## TRY IT
Please set down every entry again exactly as it stands, without the pictures.

## DATA FOR ANALYSIS

== Segment start ==

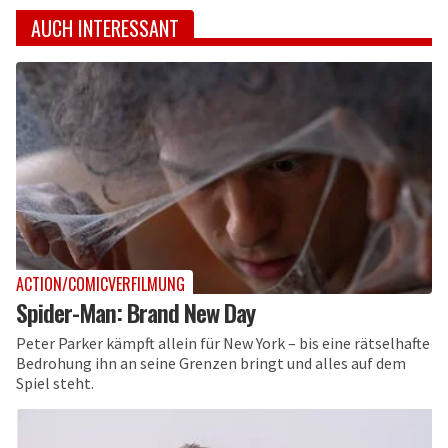
AUCH INTERESSANT
ACTION/COMICVERFILMUNG
Spider-Man: Brand New Day
Peter Parker kämpft allein für New York – bis eine rätselhafte
Bedrohung ihn an seine Grenzen bringt und alles auf dem
Spiel steht.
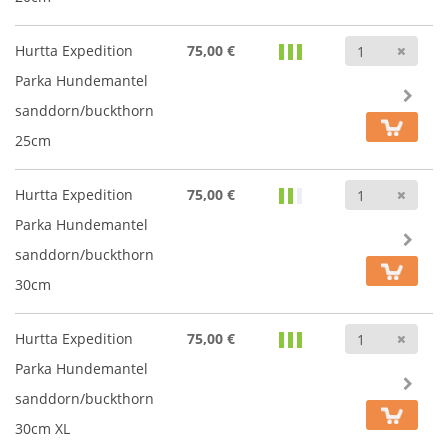
Anz
Hurtta Expedition
75,00 €
Parka Hundemantel
sanddorn/buckthorn
25cm
Anz
Hurtta Expedition
75,00 €
Parka Hundemantel
sanddorn/buckthorn
30cm
Anz
Hurtta Expedition
75,00 €
Parka Hundemantel
sanddorn/buckthorn
30cm XL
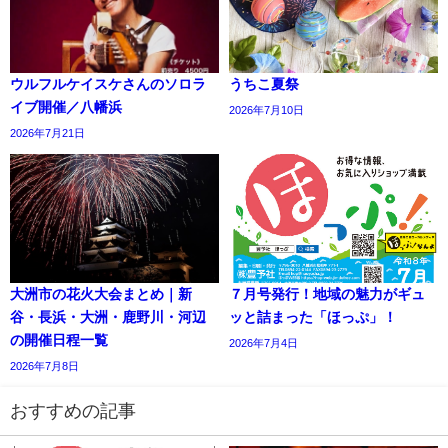
ウルフルケイスケさんのソロラ
うちこ夏祭
イブ開催／八幡浜
2026年7月10日
2026年7月21日
大洲市の花火大会まとめ｜新
７月号発行！地域の魅力がギュ
谷・長浜・大洲・鹿野川・河辺
ッと詰まった「ほっぷ」！
の開催日程一覧
2026年7月4日
2026年7月8日
おすすめの記事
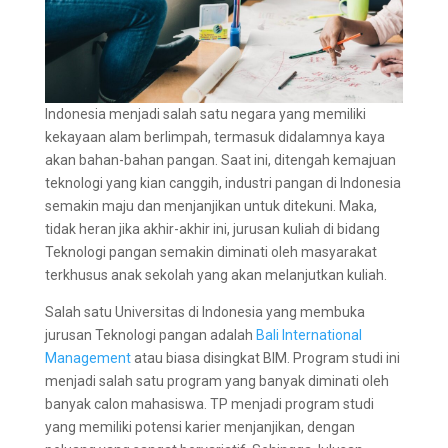
Indonesia menjadi salah satu negara yang memiliki
kekayaan alam berlimpah, termasuk didalamnya kaya
akan bahan-bahan pangan. Saat ini, ditengah kemajuan
teknologi yang kian canggih, industri pangan di Indonesia
semakin maju dan menjanjikan untuk ditekuni. Maka,
tidak heran jika akhir-akhir ini, jurusan kuliah di bidang
Teknologi pangan semakin diminati oleh masyarakat
terkhusus anak sekolah yang akan melanjutkan kuliah.
Salah satu Universitas di Indonesia yang membuka
jurusan Teknologi pangan adalah
Bali International
Management
atau biasa disingkat BIM. Program studi ini
menjadi salah satu program yang banyak diminati oleh
banyak calon mahasiswa. TP menjadi program studi
yang memiliki potensi karier menjanjikan, dengan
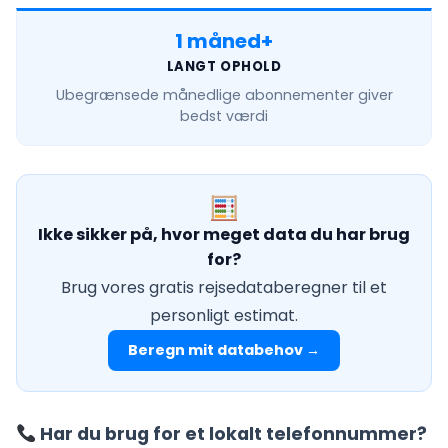
1 måned+
LANGT OPHOLD
Ubegrænsede månedlige
abonnementer giver
bedst værdi
Ikke sikker på, hvor meget data du har brug
for?
Brug vores gratis rejsedataberegner til et
personligt estimat.
Beregn mit databehov →
Har du brug for et lokalt telefonnummer?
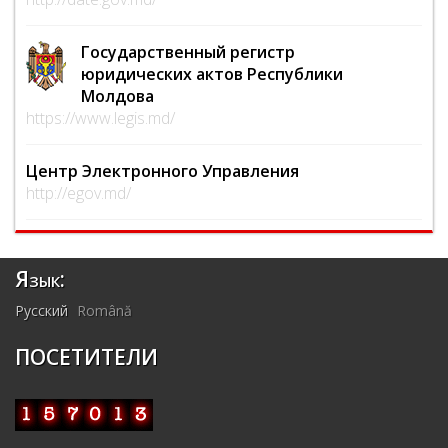
Государственный регистр
юридических актов Республики
Молдова
https://www.legis.md/
Центр Электронного Управления
http://egov.md/
Язык:
Русский
Română
ПОСЕТИТЕЛИ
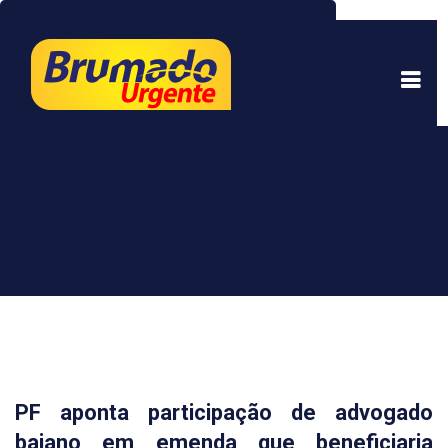
Este site usa cookies para garantir uma melhor
experiência. Ao continuar a navegar, você está
de acordo com isso.
Saber mais.
Entendi
PF aponta participação de advogado
baiano em emenda que beneficiaria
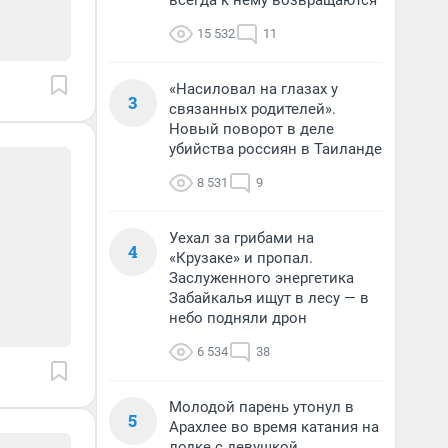
всегда к нему возвращаются
15 532
11
«Насиловал на глазах у
3
связанных родителей».
Новый поворот в деле
убийства россиян в Таиланде
8 531
9
Уехал за грибами на
4
«Крузаке» и пропал.
Заслуженного энергетика
Забайкалья ищут в лесу — в
небо подняли дрон
6 534
38
Молодой парень утонул в
5
Арахлее во время катания на
лодке с девушкой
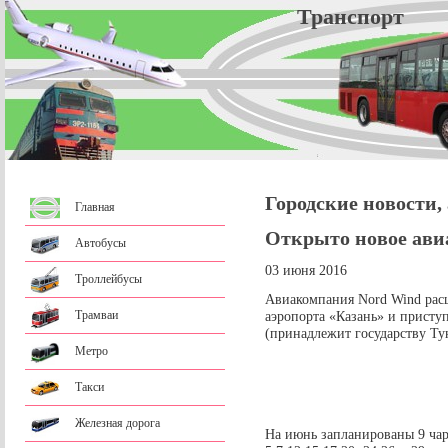
Трансп
Городские новости,
Главная
Открыто новое ави
Автобусы
03 июня 2016
Троллейбусы
Авиакомпания Nord Wind рас
Трамваи
аэропорта «Казань» и присту
(принадлежит государству Ту
Метро
Такси
Железная дорога
На июнь запланированы 9 ча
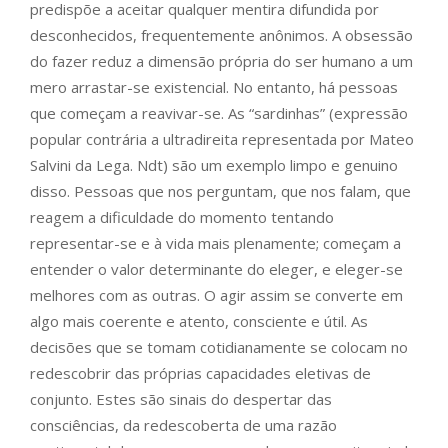
predispõe a aceitar qualquer mentira difundida por
desconhecidos, frequentemente anônimos. A obsessão
do fazer reduz a dimensão própria do ser humano a um
mero arrastar-se existencial. No entanto, há pessoas
que começam a reavivar-se. As “sardinhas” (expressão
popular contrária a ultradireita representada por Mateo
Salvini da Lega. Ndt) são um exemplo limpo e genuino
disso. Pessoas que nos perguntam, que nos falam, que
reagem a dificuldade do momento tentando
representar-se e à vida mais plenamente; começam a
entender o valor determinante do eleger, e eleger-se
melhores com as outras. O agir assim se converte em
algo mais coerente e atento, consciente e útil. As
decisões que se tomam cotidianamente se colocam no
redescobrir das próprias capacidades eletivas de
conjunto. Estes são sinais do despertar das
consciências, da redescoberta de uma razão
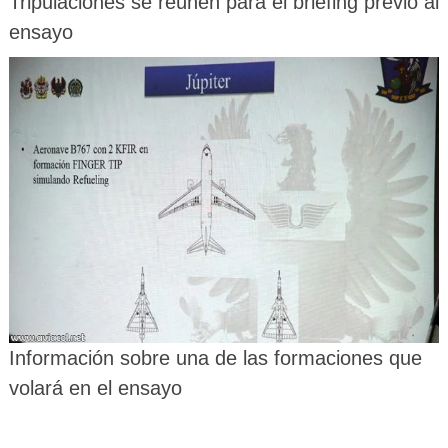
Tripulaciones se reúnen para el briefing previo al
ensayo
Información sobre una de las formaciones que
volará en el ensayo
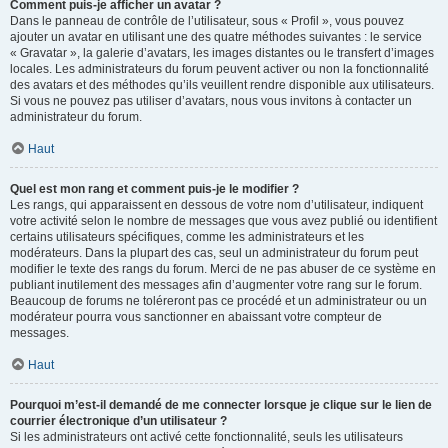
Comment puis-je afficher un avatar ?
Dans le panneau de contrôle de l’utilisateur, sous « Profil », vous pouvez
ajouter un avatar en utilisant une des quatre méthodes suivantes : le service
« Gravatar », la galerie d’avatars, les images distantes ou le transfert d’images
locales. Les administrateurs du forum peuvent activer ou non la fonctionnalité
des avatars et des méthodes qu’ils veuillent rendre disponible aux utilisateurs.
Si vous ne pouvez pas utiliser d’avatars, nous vous invitons à contacter un
administrateur du forum.
Haut
Quel est mon rang et comment puis-je le modifier ?
Les rangs, qui apparaissent en dessous de votre nom d’utilisateur, indiquent
votre activité selon le nombre de messages que vous avez publié ou identifient
certains utilisateurs spécifiques, comme les administrateurs et les
modérateurs. Dans la plupart des cas, seul un administrateur du forum peut
modifier le texte des rangs du forum. Merci de ne pas abuser de ce système en
publiant inutilement des messages afin d’augmenter votre rang sur le forum.
Beaucoup de forums ne toléreront pas ce procédé et un administrateur ou un
modérateur pourra vous sanctionner en abaissant votre compteur de
messages.
Haut
Pourquoi m’est-il demandé de me connecter lorsque je clique sur le lien de
courrier électronique d’un utilisateur ?
Si les administrateurs ont activé cette fonctionnalité, seuls les utilisateurs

== Segment end ==

## TASK RESPONSE
AUCH INTERESSANT
ACTION/COMICVERFILMUNG
Spider-Man: Brand New Day
Peter Parker kämpft allein für New York – bis eine rätselhafte
Bedrohung ihn an seine Grenzen bringt und alles auf dem
Spiel steht.
Anz
Hurtta Expedition
75,00 €
Parka Hundemantel
sanddorn/buckthorn
25cm
Anz
Hurtta Expedition
75,00 €
Parka Hundemantel
sanddorn/buckthorn
30cm
Anz
Hurtta Expedition
75,00 €
Parka Hundemantel
sanddorn/buckthorn
30cm XL
ウルフルケイスケさんのソロラ
うちこ夏祭
イブ開催／八幡浜
2026年7月10日
2026年7月21日
大洲市の花火大会まとめ｜新
７月号発行！地域の魅力がギュ
谷・長浜・大洲・鹿野川・河辺
ッと詰まった「ほっぷ」！
の開催日程一覧
2026年7月4日
2026年7月8日
おすすめの記事
Indonesia menjadi salah satu negara yang memiliki
kekayaan alam berlimpah, termasuk didalamnya kaya
akan bahan-bahan pangan. Saat ini, ditengah kemajuan
teknologi yang kian canggih, industri pangan di Indonesia
semakin maju dan menjanjikan untuk ditekuni. Maka,
tidak heran jika akhir-akhir ini, jurusan kuliah di bidang
Teknologi pangan semakin diminati oleh masyarakat
terkhusus anak sekolah yang akan melanjutkan kuliah.
Salah satu Universitas di Indonesia yang membuka
jurusan Teknologi pangan adalah
Bali International
Management
atau biasa disingkat BIM. Program studi ini
menjadi salah satu program yang banyak diminati oleh
banyak calon mahasiswa. TP menjadi program studi
yang memiliki potensi karier menjanjikan, dengan
1 måned+
LANGT OPHOLD
Ubegrænsede månedlige
abonnementer giver
bedst værdi
Ikke sikker på, hvor meget data du har brug
for?
Brug vores gratis rejsedataberegner til et
personligt estimat.
Beregn mit databehov →
Har du brug for et lokalt telefonnummer?
Государственный регистр
юридических актов Республики
Молдова
https://www.legis.md/
Центр Электронного Управления
http://egov.md/
Язык:
Русский
Română
ПОСЕТИТЕЛИ
Este site usa cookies para garantir uma melhor
experiência. Ao continuar a navegar, você está
de acordo com isso.
Saber mais.
Entendi
PF aponta participação de advogado
baiano em emenda que beneficiaria
всегда к нему возвращаются
15 532
11
«Насиловал на глазах у
3
связанных родителей».
Новый поворот в деле
убийства россиян в Таиланде
8 531
9
Уехал за грибами на
4
«Крузаке» и пропал.
Заслуженного энергетика
Забайкалья ищут в лесу — в
небо подняли дрон
6 534
38
Молодой парень утонул в
5
Арахлее во время катания на
лодке с девушкой
Трансп
Городские новости,
Главная
Открыто новое ави
Автобусы
03 июня 2016
Троллейбусы
Авиакомпания Nord Wind рас
Трамваи
аэропорта «Казань» и присту
(принадлежит государству Ту
Метро
Такси
Железная дорога
На июнь запланированы 9 ча
predispõe a aceitar qualquer mentira difundida por
desconhecidos, frequentemente anônimos. A obsessão
do fazer reduz a dimensão própria do ser humano a um
mero arrastar-se existencial. No entanto, há pessoas
que começam a reavivar-se. As “sardinhas” (expressão
popular contrária a ultradireita representada por Mateo
Salvini da Lega. Ndt) são um exemplo limpo e genuino
disso. Pessoas que nos perguntam, que nos falam, que
reagem a dificuldade do momento tentando
representar-se e à vida mais plenamente; começam a
entender o valor determinante do eleger, e eleger-se
melhores com as outras. O agir assim se converte em
algo mais coerente e atento, consciente e útil. As
decisões que se tomam cotidianamente se colocam no
redescobrir das próprias capacidades eletivas de
conjunto. Estes são sinais do despertar das
consciências, da redescoberta de uma razão
Tripulaciones se reúnen para el briefing previo al
ensayo
Información sobre una de las formaciones que
volará en el ensayo
Comment puis-je afficher un avatar ?
Dans le panneau de contrôle de l’utilisateur, sous « Profil », vous pouvez
ajouter un avatar en utilisant une des quatre méthodes suivantes : le service
« Gravatar », la galerie d’avatars, les images distantes ou le transfert d’images
locales. Les administrateurs du forum peuvent activer ou non la fonctionnalité
des avatars et des méthodes qu’ils veuillent rendre disponible aux utilisateurs.
Si vous ne pouvez pas utiliser d’avatars, nous vous invitons à contacter un
administrateur du forum.
Haut
Quel est mon rang et comment puis-je le modifier ?
Les rangs, qui apparaissent en dessous de votre nom d’utilisateur, indiquent
votre activité selon le nombre de messages que vous avez publié ou identifient
certains utilisateurs spécifiques, comme les administrateurs et les
modérateurs. Dans la plupart des cas, seul un administrateur du forum peut
modifier le texte des rangs du forum. Merci de ne pas abuser de ce système en
publiant inutilement des messages afin d’augmenter votre rang sur le forum.
Beaucoup de forums ne toléreront pas ce procédé et un administrateur ou un
modérateur pourra vous sanctionner en abaissant votre compteur de
messages.
Haut
Pourquoi m’est-il demandé de me connecter lorsque je clique sur le lien de
courrier électronique d’un utilisateur ?
Si les administrateurs ont activé cette fonctionnalité, seuls les utilisateurs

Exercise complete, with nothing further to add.